Work to do »
[A] Reproduce the passage on the unfair dismissal case word for word, starting with "The company’s reason" and going on through "unfairly dismissing her.".
[B] According to the passage on the unfair dismissal case, how much compensation did Commissioner Roe order the company to pay the dismissed employee?

Reading text »
In a recent application for judicial review, the Federal Circuit Court of Australia dismissed Eliana Construction and Developing Group Pty Ltd.’s application stating that they had no basis for unfairly dismissing an employee who had suffered domestic violence by her partner, who was also employed at the same company.
The company’s reason for dismissing the employee was their perception that the intervention order issued as a result of a domestic violence incident meant she could no longer work in the office. In July 2015, Commissioner Roe ordered the company to pay the domestic violence victim $27,500 in compensation for unfairly dismissing her.
The Commissioner found that the intervention order was in no way related to the victim’s conduct and performance and it was possible for the two persons to continue employment as the victim felt safe in the open office. The company felt no need to maintain the victim’s employment, despite the Magistrate’s Court granting an intervention order of only three feet to allow continuation of employment of both parties.
The company believed Commissioner Roe made false assumptions about the ex-partner being guilty of domestic violence. The Full Court identified that Commissioner Roe’s findings of the company dismissing the victim were true and the ex-partner was responsible for the domestic violence.

Stored data »

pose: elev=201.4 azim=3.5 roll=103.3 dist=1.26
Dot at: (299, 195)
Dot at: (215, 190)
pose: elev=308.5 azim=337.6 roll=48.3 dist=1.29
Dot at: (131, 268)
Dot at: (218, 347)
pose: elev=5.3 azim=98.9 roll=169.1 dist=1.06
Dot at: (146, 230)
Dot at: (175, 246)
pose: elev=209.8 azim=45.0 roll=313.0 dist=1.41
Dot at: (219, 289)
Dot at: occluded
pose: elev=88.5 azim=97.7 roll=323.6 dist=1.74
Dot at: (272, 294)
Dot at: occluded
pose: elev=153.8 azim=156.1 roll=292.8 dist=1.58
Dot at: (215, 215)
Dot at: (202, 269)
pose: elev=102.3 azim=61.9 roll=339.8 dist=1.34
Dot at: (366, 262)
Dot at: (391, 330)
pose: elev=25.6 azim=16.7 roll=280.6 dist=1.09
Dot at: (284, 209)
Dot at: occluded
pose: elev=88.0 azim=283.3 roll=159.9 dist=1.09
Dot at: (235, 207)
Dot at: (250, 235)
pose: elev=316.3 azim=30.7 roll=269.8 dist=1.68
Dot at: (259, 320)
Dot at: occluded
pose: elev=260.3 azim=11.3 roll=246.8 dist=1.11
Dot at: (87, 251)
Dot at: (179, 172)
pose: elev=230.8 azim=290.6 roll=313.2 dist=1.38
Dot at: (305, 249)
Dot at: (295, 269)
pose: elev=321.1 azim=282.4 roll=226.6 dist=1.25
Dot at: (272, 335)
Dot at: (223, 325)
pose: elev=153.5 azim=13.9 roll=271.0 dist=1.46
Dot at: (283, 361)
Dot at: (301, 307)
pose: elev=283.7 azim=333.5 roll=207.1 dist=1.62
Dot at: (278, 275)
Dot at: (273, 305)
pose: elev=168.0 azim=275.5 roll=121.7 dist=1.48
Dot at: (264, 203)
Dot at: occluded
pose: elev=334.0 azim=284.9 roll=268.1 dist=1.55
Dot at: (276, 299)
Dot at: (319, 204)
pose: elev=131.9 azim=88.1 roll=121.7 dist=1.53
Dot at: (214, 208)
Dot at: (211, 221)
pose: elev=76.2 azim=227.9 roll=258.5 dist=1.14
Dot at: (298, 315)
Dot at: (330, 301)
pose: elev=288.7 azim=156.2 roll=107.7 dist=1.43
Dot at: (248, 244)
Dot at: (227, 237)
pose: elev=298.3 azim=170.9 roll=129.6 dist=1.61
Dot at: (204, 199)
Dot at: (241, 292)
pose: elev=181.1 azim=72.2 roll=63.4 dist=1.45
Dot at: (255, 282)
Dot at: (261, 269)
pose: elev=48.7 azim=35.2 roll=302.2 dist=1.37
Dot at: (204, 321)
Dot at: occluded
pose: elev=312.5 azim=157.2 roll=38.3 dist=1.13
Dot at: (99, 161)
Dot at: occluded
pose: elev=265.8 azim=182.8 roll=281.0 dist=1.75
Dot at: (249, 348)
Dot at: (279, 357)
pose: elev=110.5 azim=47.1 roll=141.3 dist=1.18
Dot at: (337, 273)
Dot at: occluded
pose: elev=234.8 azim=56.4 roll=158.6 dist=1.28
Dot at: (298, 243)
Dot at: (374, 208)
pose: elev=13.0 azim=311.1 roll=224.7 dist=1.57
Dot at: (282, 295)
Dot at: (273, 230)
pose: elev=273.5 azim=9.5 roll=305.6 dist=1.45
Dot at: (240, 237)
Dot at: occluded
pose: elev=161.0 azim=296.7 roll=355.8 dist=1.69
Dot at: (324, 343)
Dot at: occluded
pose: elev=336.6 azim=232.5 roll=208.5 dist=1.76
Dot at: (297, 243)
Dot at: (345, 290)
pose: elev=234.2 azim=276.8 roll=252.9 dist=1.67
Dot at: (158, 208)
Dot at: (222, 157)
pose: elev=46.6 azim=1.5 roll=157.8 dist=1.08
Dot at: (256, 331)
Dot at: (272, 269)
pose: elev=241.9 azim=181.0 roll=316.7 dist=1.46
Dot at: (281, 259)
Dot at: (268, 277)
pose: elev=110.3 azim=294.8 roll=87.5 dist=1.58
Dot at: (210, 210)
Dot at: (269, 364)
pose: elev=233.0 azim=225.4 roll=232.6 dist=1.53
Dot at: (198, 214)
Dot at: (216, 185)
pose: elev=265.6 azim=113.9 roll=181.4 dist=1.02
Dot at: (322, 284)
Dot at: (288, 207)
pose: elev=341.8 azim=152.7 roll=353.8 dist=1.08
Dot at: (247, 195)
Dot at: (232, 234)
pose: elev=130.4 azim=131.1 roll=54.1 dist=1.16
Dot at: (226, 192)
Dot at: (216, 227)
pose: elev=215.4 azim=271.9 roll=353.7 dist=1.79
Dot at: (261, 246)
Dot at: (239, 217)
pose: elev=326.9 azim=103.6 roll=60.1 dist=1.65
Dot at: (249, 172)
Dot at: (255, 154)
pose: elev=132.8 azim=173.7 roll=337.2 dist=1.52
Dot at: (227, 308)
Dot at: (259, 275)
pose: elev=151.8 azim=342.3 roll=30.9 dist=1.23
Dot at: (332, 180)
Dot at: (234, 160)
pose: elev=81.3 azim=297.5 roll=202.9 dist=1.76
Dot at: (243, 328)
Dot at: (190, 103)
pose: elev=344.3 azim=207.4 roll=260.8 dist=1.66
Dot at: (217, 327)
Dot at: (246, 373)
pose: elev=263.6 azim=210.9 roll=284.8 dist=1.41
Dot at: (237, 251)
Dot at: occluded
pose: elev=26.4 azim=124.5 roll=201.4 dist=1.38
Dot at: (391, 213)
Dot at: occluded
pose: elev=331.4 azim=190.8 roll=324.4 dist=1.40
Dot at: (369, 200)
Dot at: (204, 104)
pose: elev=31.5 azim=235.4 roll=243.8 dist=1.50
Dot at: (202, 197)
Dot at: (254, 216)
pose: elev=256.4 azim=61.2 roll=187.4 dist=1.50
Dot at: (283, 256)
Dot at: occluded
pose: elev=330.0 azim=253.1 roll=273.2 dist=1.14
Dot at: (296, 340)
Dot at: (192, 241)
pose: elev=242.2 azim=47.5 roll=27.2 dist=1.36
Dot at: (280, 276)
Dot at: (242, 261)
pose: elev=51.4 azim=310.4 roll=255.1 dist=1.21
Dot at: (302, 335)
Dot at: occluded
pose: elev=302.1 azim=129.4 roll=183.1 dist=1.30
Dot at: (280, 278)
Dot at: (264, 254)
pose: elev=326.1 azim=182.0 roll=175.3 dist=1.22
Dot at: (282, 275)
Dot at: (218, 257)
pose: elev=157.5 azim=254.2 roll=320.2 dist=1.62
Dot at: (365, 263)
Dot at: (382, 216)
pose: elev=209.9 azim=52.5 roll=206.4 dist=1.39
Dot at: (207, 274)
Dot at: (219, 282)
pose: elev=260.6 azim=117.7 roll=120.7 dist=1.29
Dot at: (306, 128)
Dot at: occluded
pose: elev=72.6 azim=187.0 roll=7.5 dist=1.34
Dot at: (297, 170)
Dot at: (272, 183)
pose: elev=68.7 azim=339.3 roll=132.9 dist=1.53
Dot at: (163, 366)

Responses »
[A]
The company’s reason for dismissing the employee was their perception that the intervention order issued as a result of a domestic violence incident meant she could no longer work in the office. In July 2015, Commissioner Roe ordered the company to pay the domestic violence victim $27,500 in compensation for unfairly dismissing her.

[B] $27,500